Un langage d’amour et d’espoir, un livre que j’ai beaucoup aimé et que je conseille vivement.
http://leslecturesdeclaudia.blogspot.fr/2017/12/le-camp-des-autres.html
Un réel plaisir de lecture dès que j’ai ouvert ce livre. Je l’ai découvert grâce à sa sélection des lecteurs escales du libre Bordeaux 2018. Et je ne savais rien de ce livre et ne connaissais pas l’auteur. AU début nous suivons un jeune garçon qui s’est sauvé de la ferme familiale où il avait une vie d’enfant malmené pour ne pas dire plus. Dans les premières pages, pas de date, pas de lieu précis, seulement une forêt où va se réfugier ce jeune garçon (hasard des lecteurs, un peu le même théme que pour « ma reine » de Jean Baptiste Andrea). L’enfant et son chien vont découvrir le monde de la nature et des animaux de la forêt. Une très belle écriture poétique nous entraîne avec lui. Il est finalement recueilli par un Robinson forestier, Jean-Le-Blanc, qui va l’initier à la nature. puis il va rencontrer d’autres personnages surprenants : des nomades en caravane, des diseuses de bonne aventures, des anarchistes en fuite. Et nous découvrons que nous sommes au début du siècle et que le jeune garçon va intégrer la « bande à pépère », bande de marginaux.
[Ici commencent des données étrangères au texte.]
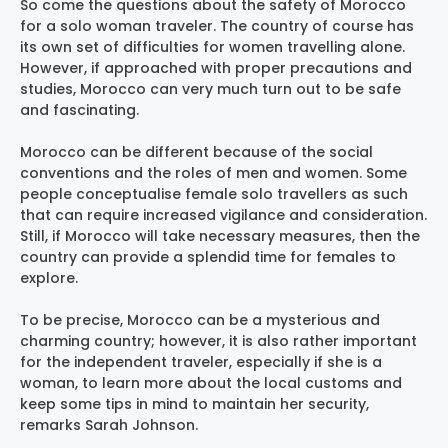
So come the questions about the safety of Morocco
for a solo woman traveler. The country of course has
its own set of difficulties for women travelling alone.
However, if approached with proper precautions and
studies, Morocco can very much turn out to be safe
and fascinating.
Morocco can be different because of the social
conventions and the roles of men and women. Some
people conceptualise female solo travellers as such
that can require increased vigilance and consideration.
Still, if Morocco will take necessary measures, then the
country can provide a splendid time for females to
explore.
To be precise, Morocco can be a mysterious and
charming country; however, it is also rather important
for the independent traveler, especially if she is a
woman, to learn more about the local customs and
keep some tips in mind to maintain her security,
remarks Sarah Johnson.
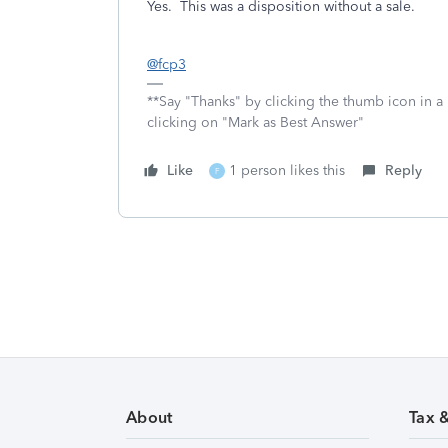
Yes. This was a disposition without a sale.
@fcp3
**Say "Thanks" by clicking the thumb icon in a
clicking on "Mark as Best Answer"
Like
1 person likes this
Reply
F
About
Tax 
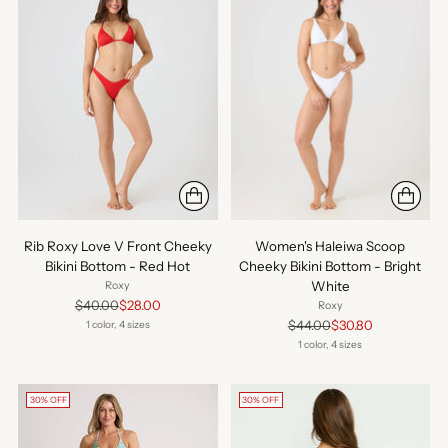
Rib Roxy Love V Front Cheeky
Women's Haleiwa Scoop
Bikini Bottom - Red Hot
Cheeky Bikini Bottom - Bright
White
Roxy
Regular
$40.00
$28.00
Roxy
price
Regular
$44.00
$30.80
1 color, 4 sizes
price
1 color, 4 sizes
30% OFF
30% OFF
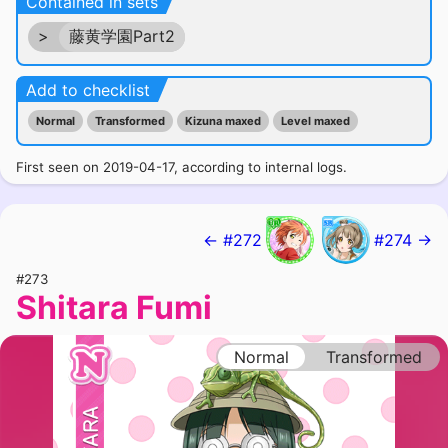
Contained in sets
>
藤黄学園Part2
Add to checklist
Normal
Transformed
Kizuna maxed
Level maxed
First seen on 2019-04-17, according to internal logs.
← #272
#274 →
#273
Shitara Fumi
Normal
Transformed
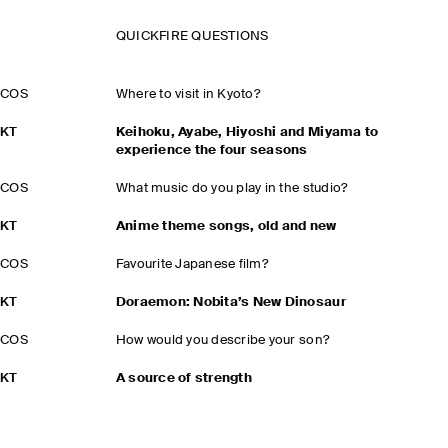
QUICKFIRE QUESTIONS
COS
Where to visit in Kyoto?
KT
Keihoku, Ayabe, Hiyoshi and Miyama to
experience the four seasons
COS
What music do you play in the studio?
KT
Anime theme songs, old and new
COS
Favourite Japanese film?
KT
Doraemon: Nobita’s New Dinosaur
COS
How would you describe your son?
KT
A source of strength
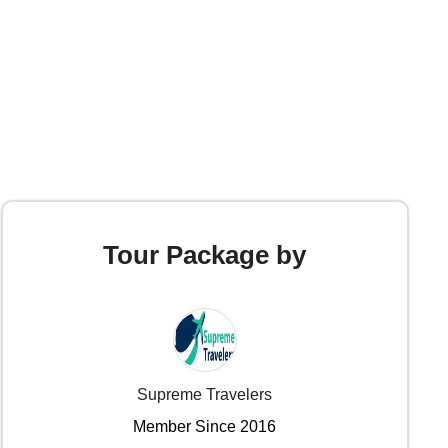
Tour Package by
Supreme Travelers
Member Since 2016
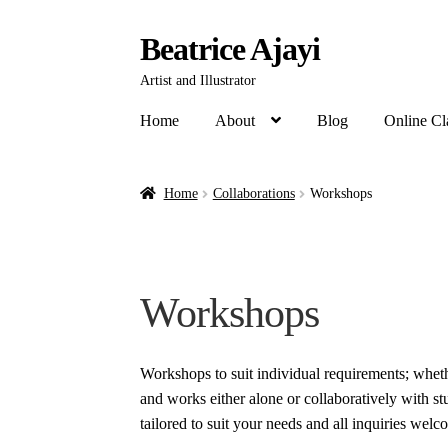
Beatrice Ajayi
Artist and Illustrator
Home
About
Blog
Online Cl
Home
Collaborations
Workshops
Workshops
Workshops to suit individual requirements; whet
and works either alone or collaboratively with s
tailored to suit your needs and all inquiries welc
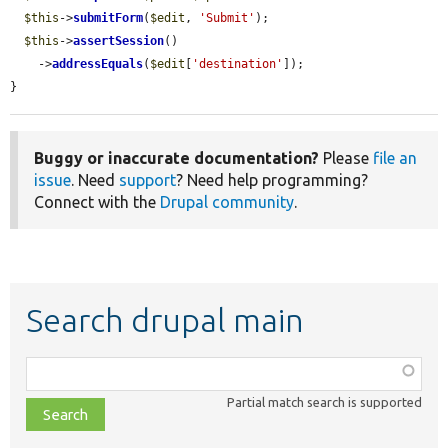
$this
->
submitForm
(
$edit
, 
'Submit'
);

$this
->
assertSession
()

    ->
addressEquals
(
$edit
[
'destination'
]);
Ils prennent la route et sur les chemins et les marchés empruntent, chapardent pour vivre. Cette bande de joyaux bandits va alors être réprimés par les fameuses brigades du Tigre, récemment créées par le ministre Clémenceau. Avec une belle écriture poétique (j’ai eu quelquefois l’envie de lire à voix haute ce texte), l’auteur nous entraîne sur les chemins avec cette bande de « bandits » mais nous parle aussi de notre perception d’aujourd’hui. Il rend hommage aux « gens de rien », aux personnes en marge mais si humains et si touchants. Un texte très beau et je vais m’empresser de continuer la lecture de cet auteur.
« Tout est là justement, dans la différence entre croire et savoir, c’est là qu’habite la peur, pas loin de l’ignorance. Il faut apprendre à s’en servir » (p74)
« Ne te laisse jamais enfermer petit. Si quelqu’un par un beau jour te dit que tu ne vaux rien, dis-toi qu’il te veut à son service et quand tu le croiras tu seras son esclave. Tu sais ce que nous avons tous en commun ? Nous sommes des fuyards debout. C’est le NON qui nous tient. Ne renonce jamais à refuser. Et dis-toi que personne n’est mauvais par nature… » (p149)
« Si nous marchons ensemble, nous sommes assez de rats pour conquérir cette terre de damnés. » (p150)
A la fois poète et romancier, Thomas Vinau a une plume particulière que j'ai découverte il y a quelques années avec La part des nuages que j'avais bien apprécié. C'est donc avec beaucoup d'attentes que j'ai commencé son nouveau roman : je n'ai pas été déçue par ma lecture, loin de là !
Le camp des autres est une très belle histoire, simple et lumineuse, qui nous parle de rencontres, d'entraide et de liberté. Un jeune garçon courageux et maltraité, un chien blessé, un ermite impressionnant, des tsiganes et des brigands, la forêt accueille en son sein tout un monde d'exclus et de marginaux qui cohabitent en suivant des règles simples, différentes de celles de la société "normale". La découverte de ce monde bien particulier a des allures de quête initiatique pour le jeune Gaspard. Il en prend plein les yeux et le lecteur également.
Avec ses chapitres extrêmement courts (deux pages, rarement trois), Thomas Vinau nous entraîne sur un rythme effréné au cœur de la forêt et de la caravane des exclus. Le style de l'auteur est percutant, c'est un mélange de descriptions et de dialogues sans ponctuation. Cela peut sembler déroutant, mais on s'y habitue très rapidement. Les émotions surgissent facilement du texte : la peur, l'urgence, puis le calme, la curiosité et le sentiment de liberté, que tout est possible... le lecteur est en phase avec le héros de l'histoire, le rythme de la lecture se calquant sur celui du jeune Gaspard. Les images sont belles, les faits sont passionnants, j'ai passé un très bon moment avec cette lecture.